◆ Source:
This is a network map. You’ve probably seen something like this before. What’s quite interesting is that this is an undirected graph (that is, the links go both ways - if A knows B, B knows A, that sort of thing) but there’s some directed activity implied.
Groups on sites like Facebook and Bebo work by members recruiting other members, either actively (”join this group”) or passively (friends can see on their friend feed that other friends have joined up, and decide to get involved).
We’d expect to find that people have strong existing personal relationships within such groups.
We took one group (a green interest group) which has around 2,000 members. We selected this group because it is has a clear single-minded proposition,as well as a strong local element that means that people are more likely to know each other than on some of the more generalist boards.
There are more than 250K publicly available relationships inside and outside the group, and we looked at analyzing all of them.
It seems that there are a few highly connected people (people with between 395-400 friends) who sit at the centre of these things, and on whom the eventual success of the group depends. While they may be no more active than other users (and may even be less active), they are the hubs who link together the network.
In the maps you can clearly see three kinds of shape.
Long fingers show where users get users (usually one or two at a time). Fan shapes show one user who mobilizes many friends. These are clearly interesting to us. In the middle are “mares nests” where lots of people know each other.
This is a pretty straightforward Pareto-like distribution: 33% of the users are connected to 79% of the members, the remaining 66% only link to 22% of the users.
Here’s how we’re going about it.
1) Spider every member of a group, and their friends
This shows the members of a group (red) and all their publicly-visible friends. This is a much smaller group than the one in the graph above (these things grow exponentially, you understand)
Red dots are members, grey dots are their friends.

◆ Problem: Can you return, word for word, the part of the network-map article starting at "Long fingers show" and ending at "know each other."?

◆ Provided material:
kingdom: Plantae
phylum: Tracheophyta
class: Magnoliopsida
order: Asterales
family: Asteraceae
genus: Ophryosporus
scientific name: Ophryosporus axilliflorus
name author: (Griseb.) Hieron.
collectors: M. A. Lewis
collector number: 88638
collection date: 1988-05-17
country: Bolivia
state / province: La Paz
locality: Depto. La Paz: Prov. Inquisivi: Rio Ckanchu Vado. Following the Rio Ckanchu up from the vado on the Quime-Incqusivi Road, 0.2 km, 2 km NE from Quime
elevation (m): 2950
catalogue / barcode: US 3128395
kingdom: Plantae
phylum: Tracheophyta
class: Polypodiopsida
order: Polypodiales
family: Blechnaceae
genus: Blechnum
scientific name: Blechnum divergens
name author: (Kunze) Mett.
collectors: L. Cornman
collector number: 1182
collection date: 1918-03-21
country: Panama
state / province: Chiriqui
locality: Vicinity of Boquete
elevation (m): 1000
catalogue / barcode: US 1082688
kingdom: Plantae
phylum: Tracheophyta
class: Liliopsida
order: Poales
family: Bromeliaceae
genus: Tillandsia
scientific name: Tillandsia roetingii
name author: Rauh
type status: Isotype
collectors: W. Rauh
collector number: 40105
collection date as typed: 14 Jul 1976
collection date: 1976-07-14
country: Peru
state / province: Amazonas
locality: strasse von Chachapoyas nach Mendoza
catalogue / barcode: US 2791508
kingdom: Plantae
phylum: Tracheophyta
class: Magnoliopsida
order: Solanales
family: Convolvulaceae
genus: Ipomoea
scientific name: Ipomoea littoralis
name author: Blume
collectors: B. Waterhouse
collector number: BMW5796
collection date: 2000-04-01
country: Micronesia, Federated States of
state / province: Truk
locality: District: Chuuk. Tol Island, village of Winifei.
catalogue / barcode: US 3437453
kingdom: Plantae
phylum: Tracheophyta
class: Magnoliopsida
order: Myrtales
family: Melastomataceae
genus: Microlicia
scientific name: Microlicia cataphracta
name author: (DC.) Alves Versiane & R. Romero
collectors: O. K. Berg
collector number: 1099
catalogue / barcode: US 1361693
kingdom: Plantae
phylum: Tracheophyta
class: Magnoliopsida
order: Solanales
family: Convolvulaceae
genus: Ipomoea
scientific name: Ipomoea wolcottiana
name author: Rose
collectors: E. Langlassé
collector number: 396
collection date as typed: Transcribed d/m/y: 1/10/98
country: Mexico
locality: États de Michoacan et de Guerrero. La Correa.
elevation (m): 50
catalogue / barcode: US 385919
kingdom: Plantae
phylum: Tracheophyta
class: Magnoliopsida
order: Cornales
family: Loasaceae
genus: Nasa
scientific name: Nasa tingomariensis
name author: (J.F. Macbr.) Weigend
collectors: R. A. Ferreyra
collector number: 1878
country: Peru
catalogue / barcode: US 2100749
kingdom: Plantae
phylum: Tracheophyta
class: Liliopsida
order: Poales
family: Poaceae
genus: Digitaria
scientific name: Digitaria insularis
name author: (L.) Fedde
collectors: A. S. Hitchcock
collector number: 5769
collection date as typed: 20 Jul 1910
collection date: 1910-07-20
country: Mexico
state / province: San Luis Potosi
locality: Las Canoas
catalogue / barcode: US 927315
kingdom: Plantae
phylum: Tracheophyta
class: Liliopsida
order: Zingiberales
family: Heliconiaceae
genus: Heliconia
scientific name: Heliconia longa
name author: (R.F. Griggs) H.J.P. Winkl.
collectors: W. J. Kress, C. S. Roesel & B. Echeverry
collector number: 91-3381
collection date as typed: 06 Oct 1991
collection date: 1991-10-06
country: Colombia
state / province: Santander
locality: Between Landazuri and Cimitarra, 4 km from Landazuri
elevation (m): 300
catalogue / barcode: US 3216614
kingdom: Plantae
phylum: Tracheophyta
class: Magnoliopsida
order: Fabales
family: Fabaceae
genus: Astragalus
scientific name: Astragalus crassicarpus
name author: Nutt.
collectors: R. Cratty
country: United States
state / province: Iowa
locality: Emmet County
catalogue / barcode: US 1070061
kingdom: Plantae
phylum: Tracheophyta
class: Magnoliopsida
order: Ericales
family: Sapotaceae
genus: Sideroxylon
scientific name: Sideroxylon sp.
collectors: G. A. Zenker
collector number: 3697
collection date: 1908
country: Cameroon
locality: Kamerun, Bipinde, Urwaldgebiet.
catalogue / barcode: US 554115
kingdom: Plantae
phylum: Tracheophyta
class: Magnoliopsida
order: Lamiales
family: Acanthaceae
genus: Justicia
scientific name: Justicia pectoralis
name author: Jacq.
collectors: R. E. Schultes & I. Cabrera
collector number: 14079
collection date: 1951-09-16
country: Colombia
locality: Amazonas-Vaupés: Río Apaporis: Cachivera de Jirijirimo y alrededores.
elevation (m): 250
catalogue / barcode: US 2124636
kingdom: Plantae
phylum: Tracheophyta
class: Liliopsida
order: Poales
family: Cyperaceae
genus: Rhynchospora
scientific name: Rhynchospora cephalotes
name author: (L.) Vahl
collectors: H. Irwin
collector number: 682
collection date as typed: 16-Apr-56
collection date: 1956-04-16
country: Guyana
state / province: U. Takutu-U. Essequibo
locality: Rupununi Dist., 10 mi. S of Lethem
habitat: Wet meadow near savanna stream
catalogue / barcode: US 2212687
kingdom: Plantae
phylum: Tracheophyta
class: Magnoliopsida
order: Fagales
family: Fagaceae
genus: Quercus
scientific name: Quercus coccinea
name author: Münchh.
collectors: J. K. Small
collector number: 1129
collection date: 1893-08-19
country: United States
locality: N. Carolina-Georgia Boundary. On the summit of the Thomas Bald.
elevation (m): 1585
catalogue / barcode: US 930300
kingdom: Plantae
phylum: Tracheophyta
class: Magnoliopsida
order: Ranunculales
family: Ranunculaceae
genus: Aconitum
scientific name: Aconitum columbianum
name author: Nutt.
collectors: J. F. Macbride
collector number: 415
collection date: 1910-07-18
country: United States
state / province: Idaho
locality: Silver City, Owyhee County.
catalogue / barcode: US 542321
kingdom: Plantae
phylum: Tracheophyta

◆ Result of this task:
Long fingers show where users get users (usually one or two at a time). Fan shapes show one user who mobilizes many friends. These are clearly interesting to us. In the middle are “mares nests” where lots of people know each other.